On ne se figure certainement pas l’extrême variété des ouvrages confectionnés avec ces différentes substances. Le domaine de la tournerie fine compte près de trois mille divisions qui se transforment et se ramifient sans cesse. Quelle diversité ne présente point par exemple le groupe des jouets d’enfans avec ses ménages, ses bilboquets, ses quilles, ses toupies, etc.! La catégorie des articles d’utilité domestique, dont les produits couvrent les tables dans les salles à manger et dans les offices, remplissent les boîtes à ouvrage et les nécessaires, en offre peut-être encore davantage[3]. Parmi les spécialités les plus remarquables, on doit ranger celle des chapelets, qui dominait toutes les autres avant la suppression de l’abbaye, et qui s’en tient à peu près aujourd’hui aux produits communs et à bon marché. Les mesures linéaires métriques ont aussi leur place dans le curieux dédale des articles de Saint-Claude : elles nous font toucher au domaine de la science, au domaine des instrumens de précision; mais beaucoup d’autres articles isolés, souvent même des plus communs, réclament aussi dans le travail une extrême justesse. A défaut de la boîte à ficelle, l’un des articles de la tournerie les plus difficiles à établir, et qu’on délaisse à Saint-Claude, je puis citer le robinet. Supposez de la part de l’ouvrier dans la fabrication si active de cet article la moindre erreur de main, et le but est aussitôt manqué.

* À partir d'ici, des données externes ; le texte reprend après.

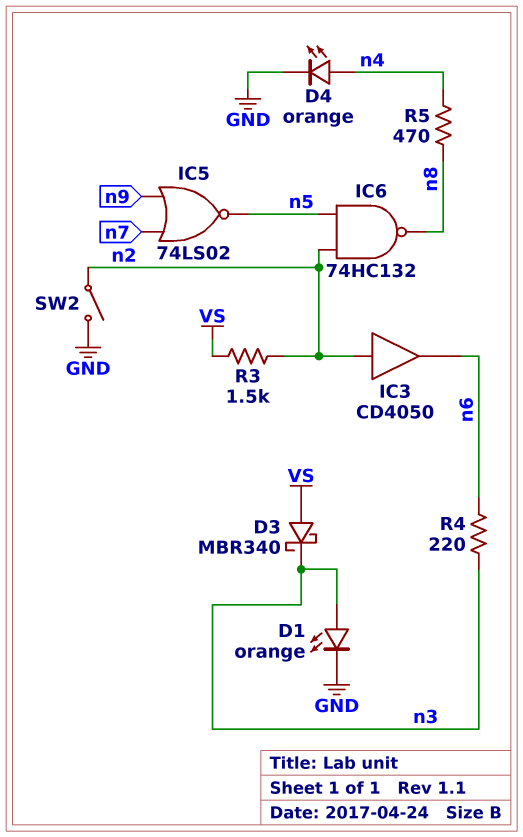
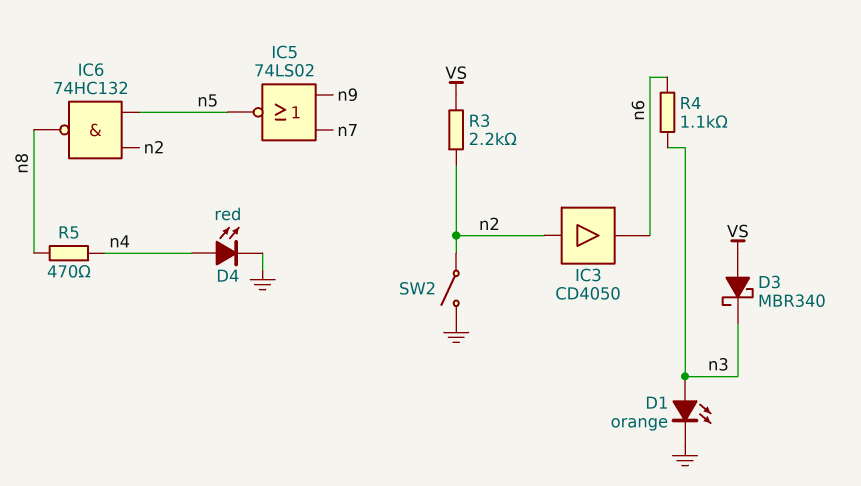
D4: LED orange (A n4, K GND) -> LED red (A n4, K GND)
R3: 1.5k (VS, n2) -> 2.2k (VS, n2)
R4: 220 (n3, n6) -> 1.1k (n3, n6)

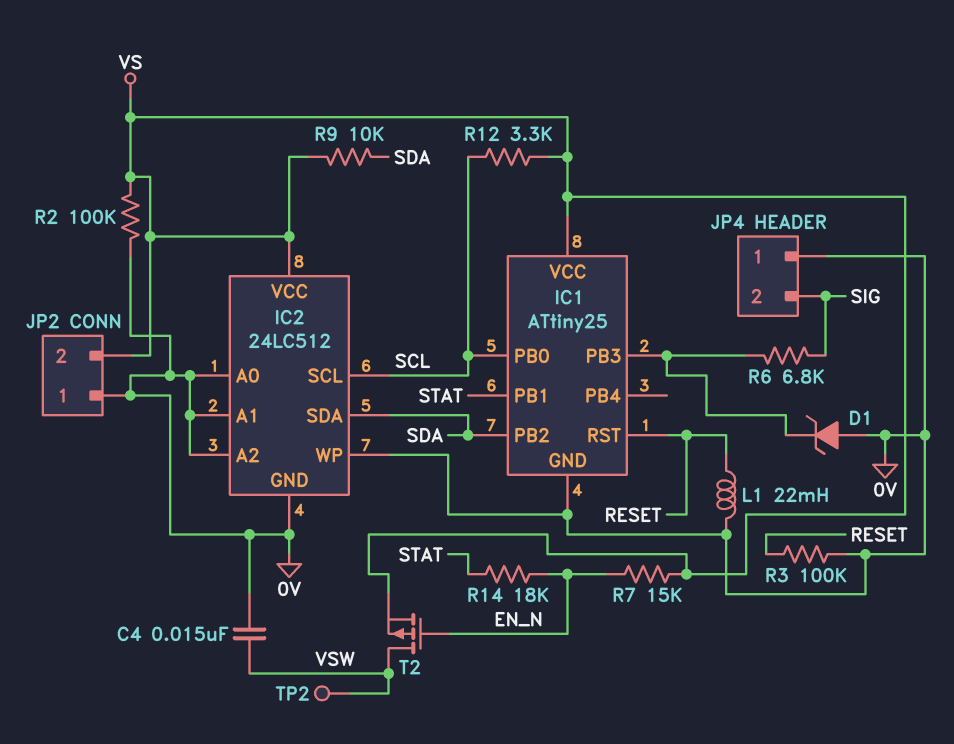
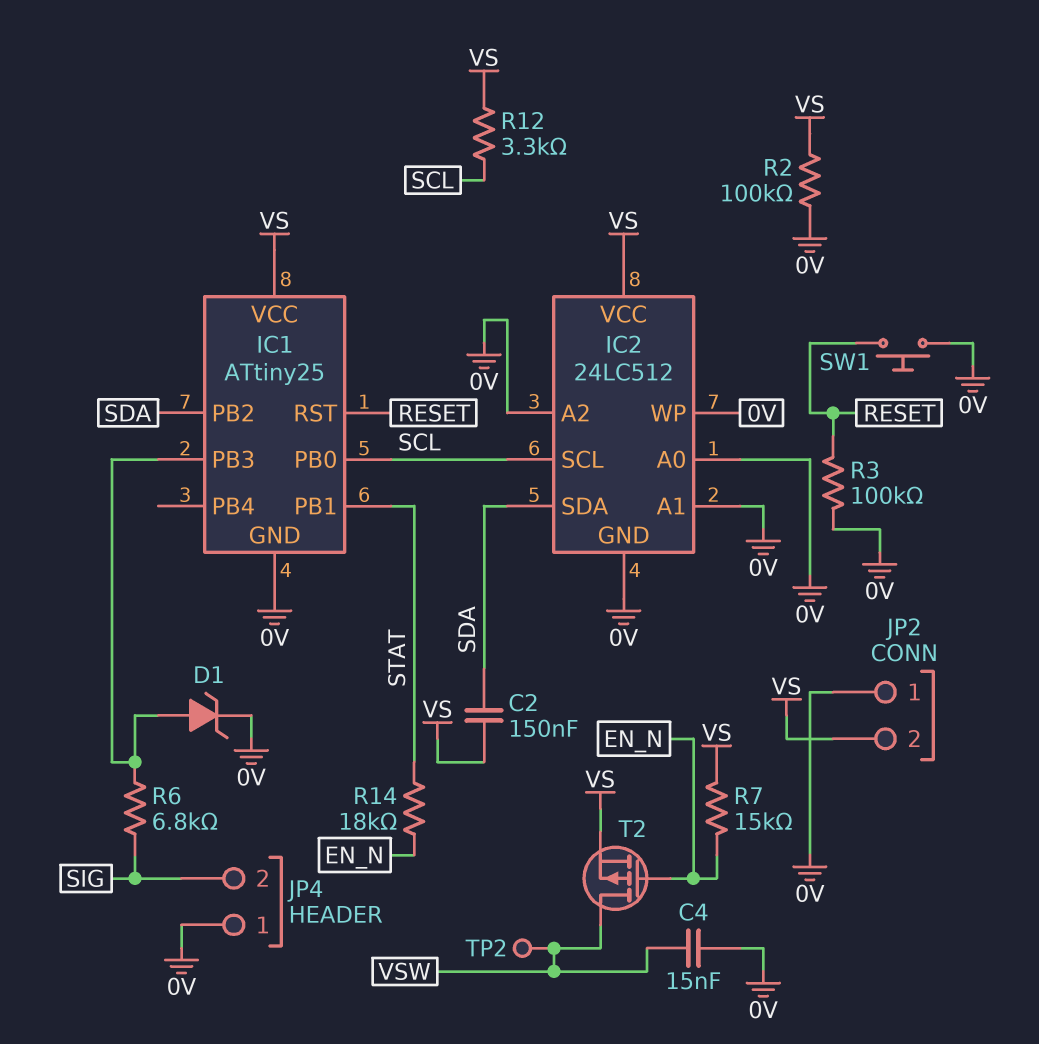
C2: none -> 150nF (SDA, VS)
D1: zener (A 0V, K IC1/PB3) -> zener (A IC1/PB3, K 0V)
L1: 22mH (0V, RESET) -> none
R9: 10k (SDA, VS) -> none
SW1: none -> button (0V, RESET)

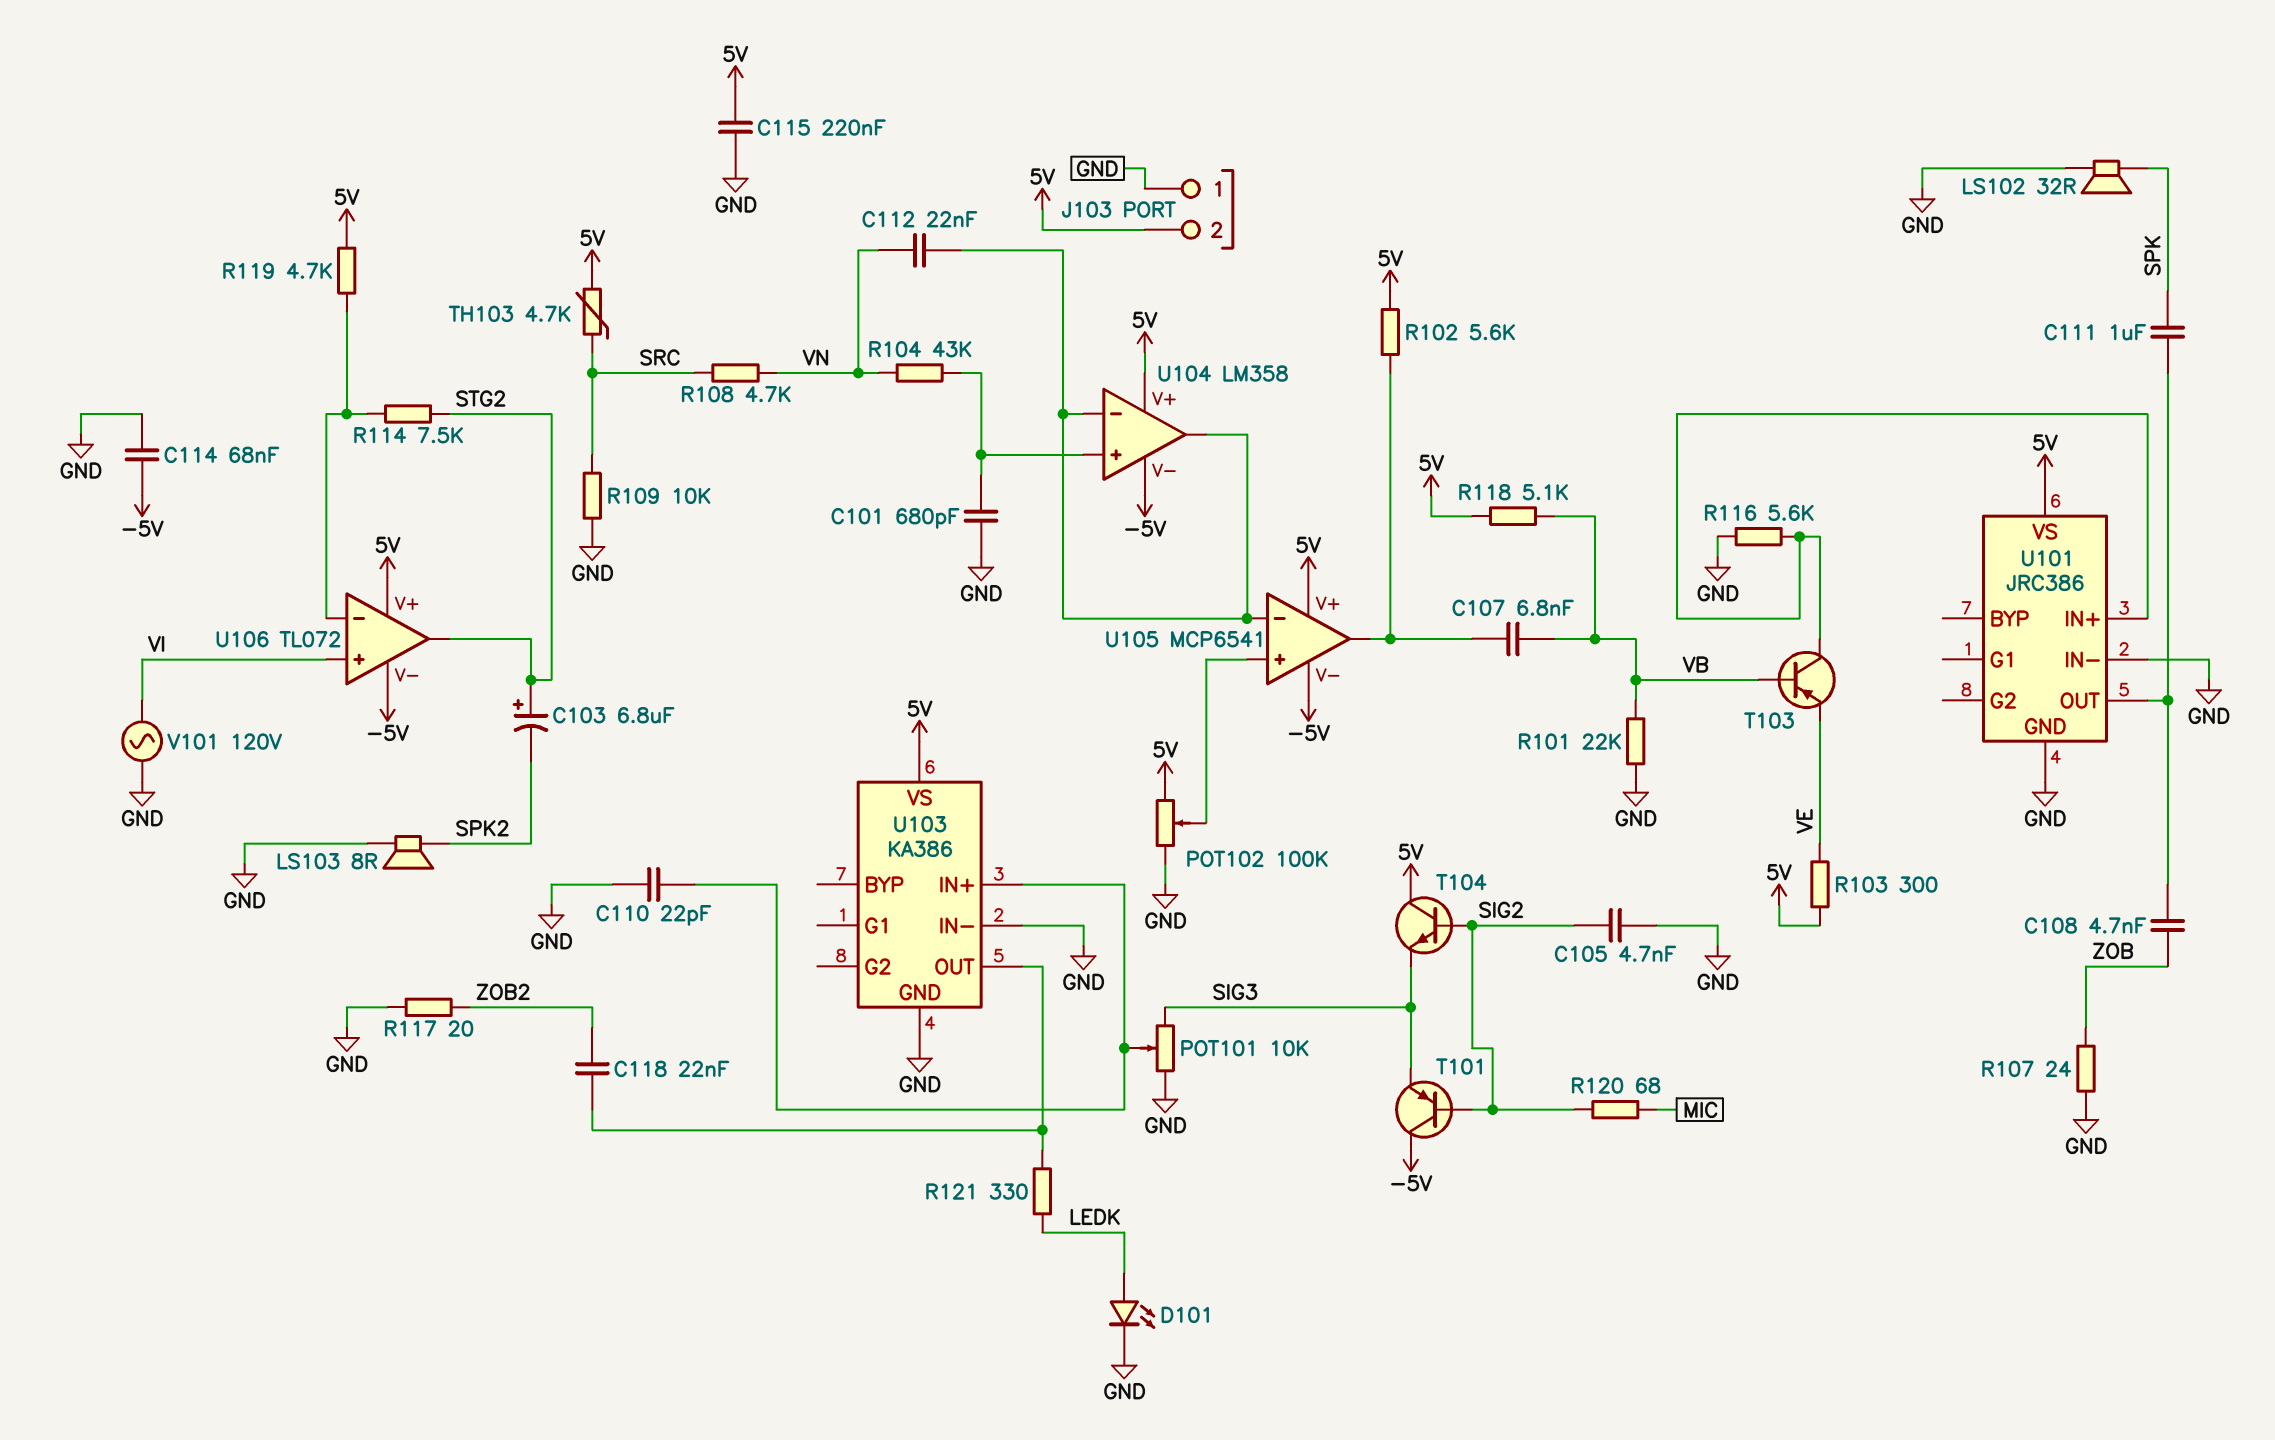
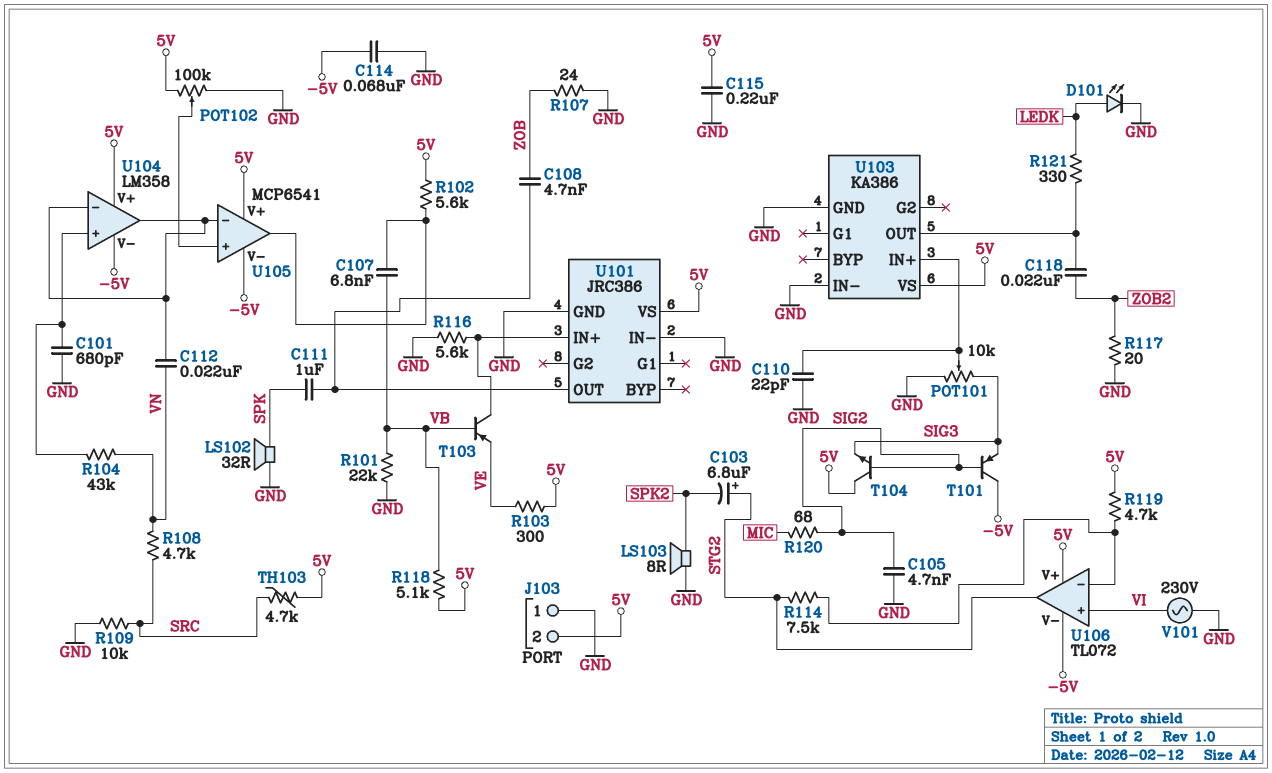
V101: AC 120V (GND, VI) -> AC 230V (GND, VI)

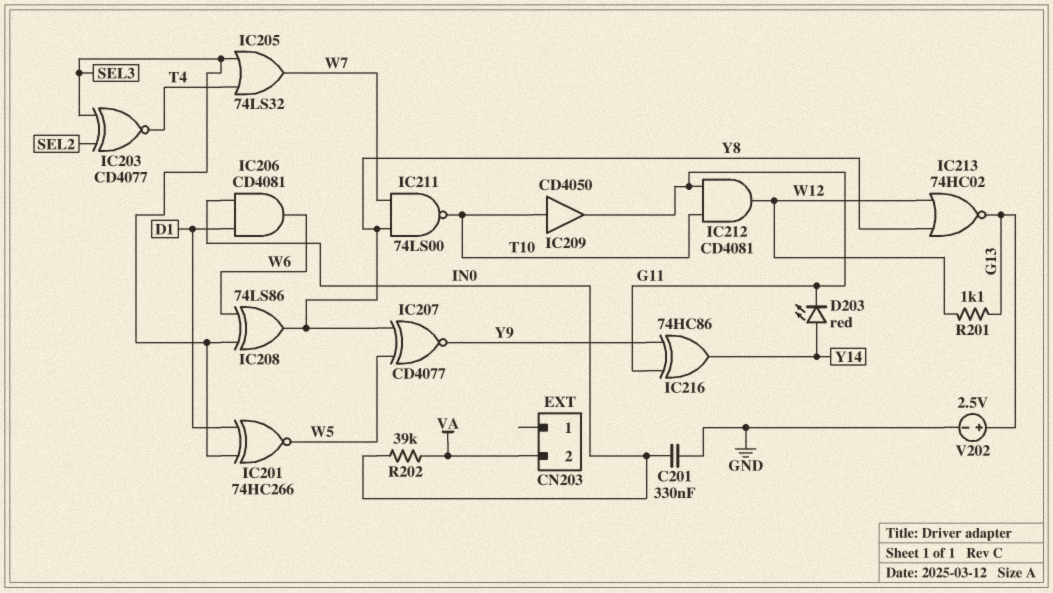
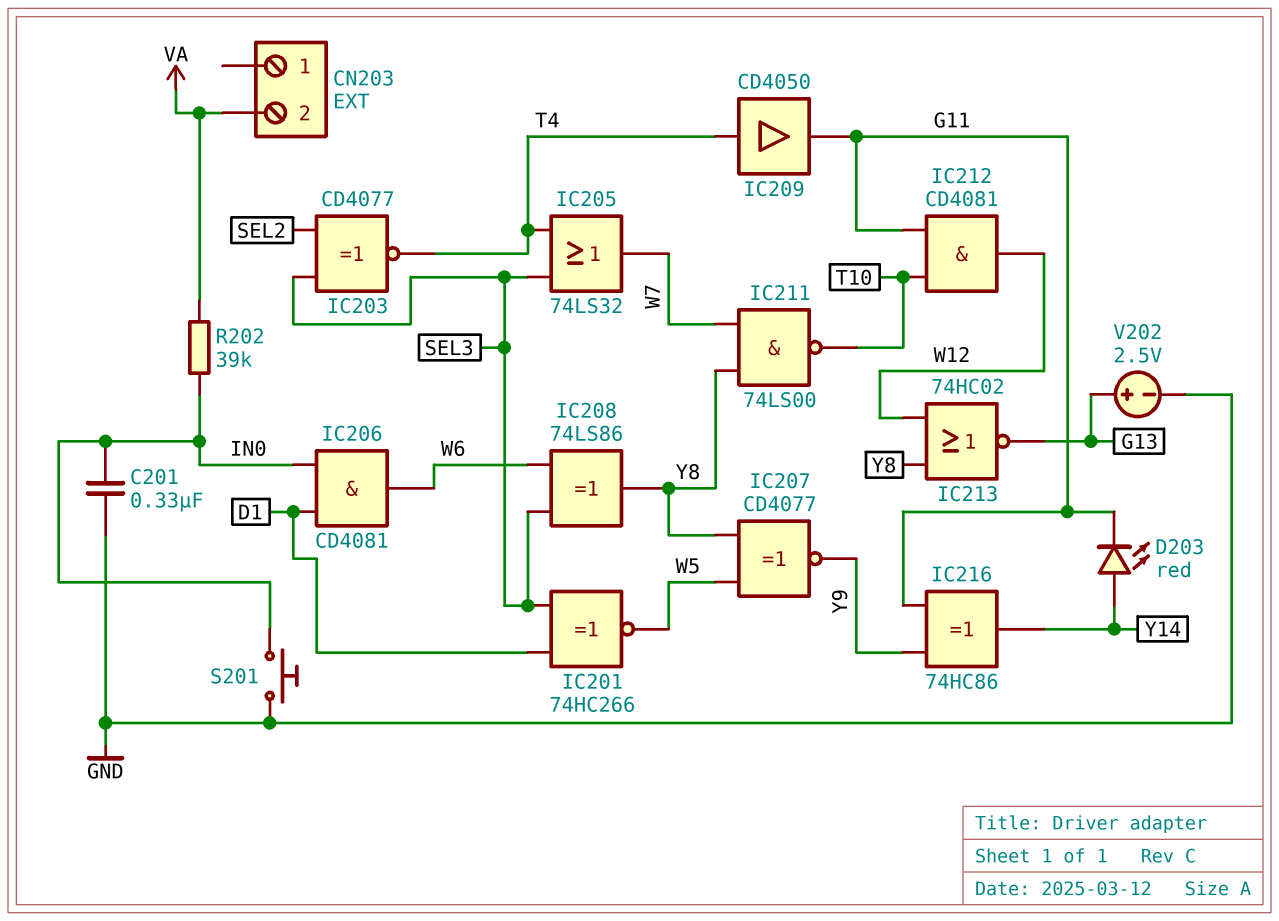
IC209: buffer CD4050 (in T10, out G11) -> buffer CD4050 (in T4, out G11)
R201: 1.1k (G13, W12) -> none
S201: none -> button (GND, IN0)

Il est une des branches de la fabrication saint-claudienne que le changement des goûts publics a rudement atteinte : c’est la fabrication des tabatières, où, grâce à d’ingénieuses combinaisons datant d’une trentaine d’années, les ouvriers de Saint-Claude ont fini par

  1. Il existe un fonds très riche en Turquie, où puise notamment l’Angleterre, et qui produit des buis gigantesques très branchus, propres à certains ouvrages de prix dont Saint-Claude ne s’occupe point.
  2. Outre les matières premières nommées plus haut, nous mentionnerons le coco, que l’on tourne aussi à Saint-Claude, et l’ivoire végétal, appelé vulgairement coroso, qui provient d’une sorte de marron, fruit d’un arbuste de l’Amérique du Sud.
  3. Deux articles de cette catégorie, les peignes et les robinets, sont précisément de ceux qui appartiennent au Bugey, où se confectionnent d’ailleurs les objets les plus grossiers et les moins chers. La petite cité d’Oyonax, entre Nantua et Saint-Claude, règne tout à fait sur la fabrication des peignes.